Of course, in the future, we anticipate accounts, rankings, and a more extensive range of map components. But this is the future. The key now is to meet the basic needs of the player. Everything else takes a back seat.

UX mobile game challenges

We know the needs of players, we have the background and selected technologies. We also have defined MVPs. The most important element of this puzzle turned out to be the interface. Research in the case of play mode has shown that we are able to build an understandable interface without any problems. In the case of the build mode, it wasn’t that easy.

Limitations of mobile screens, as well as player behavior patterns, and gameplay flexibility…. Reconciling it was not easy. Information architecture and transparency on mobile screens is crucial. There is also no place for extensive tutorials. Anyway, we’re talking about a game in which the average player will spend a few minutes, so any tutorials were out of the question. After a few iterations and mockup tests, a two-level drag & drop interface was born.
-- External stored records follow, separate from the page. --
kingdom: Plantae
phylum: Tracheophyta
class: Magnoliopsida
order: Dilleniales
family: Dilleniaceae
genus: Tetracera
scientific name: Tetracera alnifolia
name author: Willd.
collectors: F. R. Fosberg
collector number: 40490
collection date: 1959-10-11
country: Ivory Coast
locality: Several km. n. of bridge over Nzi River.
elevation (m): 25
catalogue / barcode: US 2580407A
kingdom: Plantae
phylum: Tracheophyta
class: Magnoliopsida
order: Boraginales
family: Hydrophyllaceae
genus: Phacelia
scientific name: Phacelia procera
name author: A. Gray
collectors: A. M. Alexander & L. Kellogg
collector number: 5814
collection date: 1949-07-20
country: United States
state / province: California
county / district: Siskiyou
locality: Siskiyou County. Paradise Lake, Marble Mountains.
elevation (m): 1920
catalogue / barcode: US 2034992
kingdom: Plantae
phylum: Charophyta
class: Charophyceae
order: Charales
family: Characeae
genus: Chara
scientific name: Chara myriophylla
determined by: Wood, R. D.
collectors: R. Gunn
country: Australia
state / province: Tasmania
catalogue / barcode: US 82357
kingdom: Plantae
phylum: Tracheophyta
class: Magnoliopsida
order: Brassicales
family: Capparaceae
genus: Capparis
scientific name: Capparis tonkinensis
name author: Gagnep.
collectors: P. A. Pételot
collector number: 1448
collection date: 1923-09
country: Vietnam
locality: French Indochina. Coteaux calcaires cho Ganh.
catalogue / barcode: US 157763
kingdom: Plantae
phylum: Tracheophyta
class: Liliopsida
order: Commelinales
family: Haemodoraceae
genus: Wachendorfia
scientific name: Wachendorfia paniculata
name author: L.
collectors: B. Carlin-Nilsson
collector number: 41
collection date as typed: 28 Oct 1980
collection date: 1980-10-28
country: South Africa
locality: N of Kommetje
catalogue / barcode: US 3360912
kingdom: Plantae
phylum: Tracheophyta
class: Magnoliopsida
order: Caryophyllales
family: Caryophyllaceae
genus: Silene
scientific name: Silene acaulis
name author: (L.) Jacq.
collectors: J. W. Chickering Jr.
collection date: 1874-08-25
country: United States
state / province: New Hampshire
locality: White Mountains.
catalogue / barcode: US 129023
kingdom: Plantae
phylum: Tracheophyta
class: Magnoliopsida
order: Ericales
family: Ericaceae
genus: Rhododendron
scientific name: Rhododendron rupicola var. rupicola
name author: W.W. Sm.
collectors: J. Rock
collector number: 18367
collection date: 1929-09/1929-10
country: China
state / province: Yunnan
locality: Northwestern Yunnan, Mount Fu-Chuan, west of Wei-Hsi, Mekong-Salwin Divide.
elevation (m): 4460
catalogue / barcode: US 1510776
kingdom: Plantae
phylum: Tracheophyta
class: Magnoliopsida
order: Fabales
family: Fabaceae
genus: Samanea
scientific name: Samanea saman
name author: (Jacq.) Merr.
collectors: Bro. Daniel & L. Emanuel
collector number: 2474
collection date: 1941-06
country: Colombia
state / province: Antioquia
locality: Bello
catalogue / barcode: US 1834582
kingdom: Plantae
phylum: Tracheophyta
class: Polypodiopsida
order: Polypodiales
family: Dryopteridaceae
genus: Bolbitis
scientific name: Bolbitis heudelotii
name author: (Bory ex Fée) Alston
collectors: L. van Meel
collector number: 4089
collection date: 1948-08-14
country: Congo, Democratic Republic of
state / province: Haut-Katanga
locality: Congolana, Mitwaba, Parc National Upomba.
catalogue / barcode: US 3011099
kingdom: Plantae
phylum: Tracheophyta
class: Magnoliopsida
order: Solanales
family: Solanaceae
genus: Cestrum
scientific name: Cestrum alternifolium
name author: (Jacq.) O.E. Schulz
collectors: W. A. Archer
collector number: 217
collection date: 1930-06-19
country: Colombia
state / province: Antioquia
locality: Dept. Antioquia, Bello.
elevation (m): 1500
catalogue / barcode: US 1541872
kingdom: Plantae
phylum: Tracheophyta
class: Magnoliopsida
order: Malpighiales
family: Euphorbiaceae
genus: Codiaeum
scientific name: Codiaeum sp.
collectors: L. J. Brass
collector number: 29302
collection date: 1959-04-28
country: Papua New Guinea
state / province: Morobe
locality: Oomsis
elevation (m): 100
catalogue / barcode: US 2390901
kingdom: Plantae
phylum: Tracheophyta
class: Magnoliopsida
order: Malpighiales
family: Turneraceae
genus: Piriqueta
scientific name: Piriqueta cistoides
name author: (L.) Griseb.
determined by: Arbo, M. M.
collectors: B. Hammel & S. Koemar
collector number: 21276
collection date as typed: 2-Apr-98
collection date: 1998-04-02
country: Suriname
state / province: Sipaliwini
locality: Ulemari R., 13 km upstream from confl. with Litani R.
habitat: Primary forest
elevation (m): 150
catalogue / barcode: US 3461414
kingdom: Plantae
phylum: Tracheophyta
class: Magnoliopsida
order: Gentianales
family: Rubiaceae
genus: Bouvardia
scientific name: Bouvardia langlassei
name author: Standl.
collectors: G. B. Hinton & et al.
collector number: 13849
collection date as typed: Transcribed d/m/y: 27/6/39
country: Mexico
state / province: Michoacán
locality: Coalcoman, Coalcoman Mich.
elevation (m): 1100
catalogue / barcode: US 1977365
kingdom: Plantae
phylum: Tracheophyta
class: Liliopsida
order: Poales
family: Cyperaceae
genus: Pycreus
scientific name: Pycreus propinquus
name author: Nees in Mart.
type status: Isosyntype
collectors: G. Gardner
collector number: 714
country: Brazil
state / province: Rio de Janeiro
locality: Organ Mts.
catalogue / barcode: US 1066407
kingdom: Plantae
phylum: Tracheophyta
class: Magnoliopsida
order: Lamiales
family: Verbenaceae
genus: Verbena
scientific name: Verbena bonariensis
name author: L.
UX for mobile game -summary

Creating a game for young players is a challenge. Workshops, needs research and tests with them – it’s pure pleasure. The honesty with which a 10-year-old tells you that your idea sucks and that you need to improve it because he doesn’t understand it – that’s something that is missing when designing solutions for older players. At the same time, there is nothing more enjoyable than the flash of a child talking about a map he made up himself. A map in your not yet released game.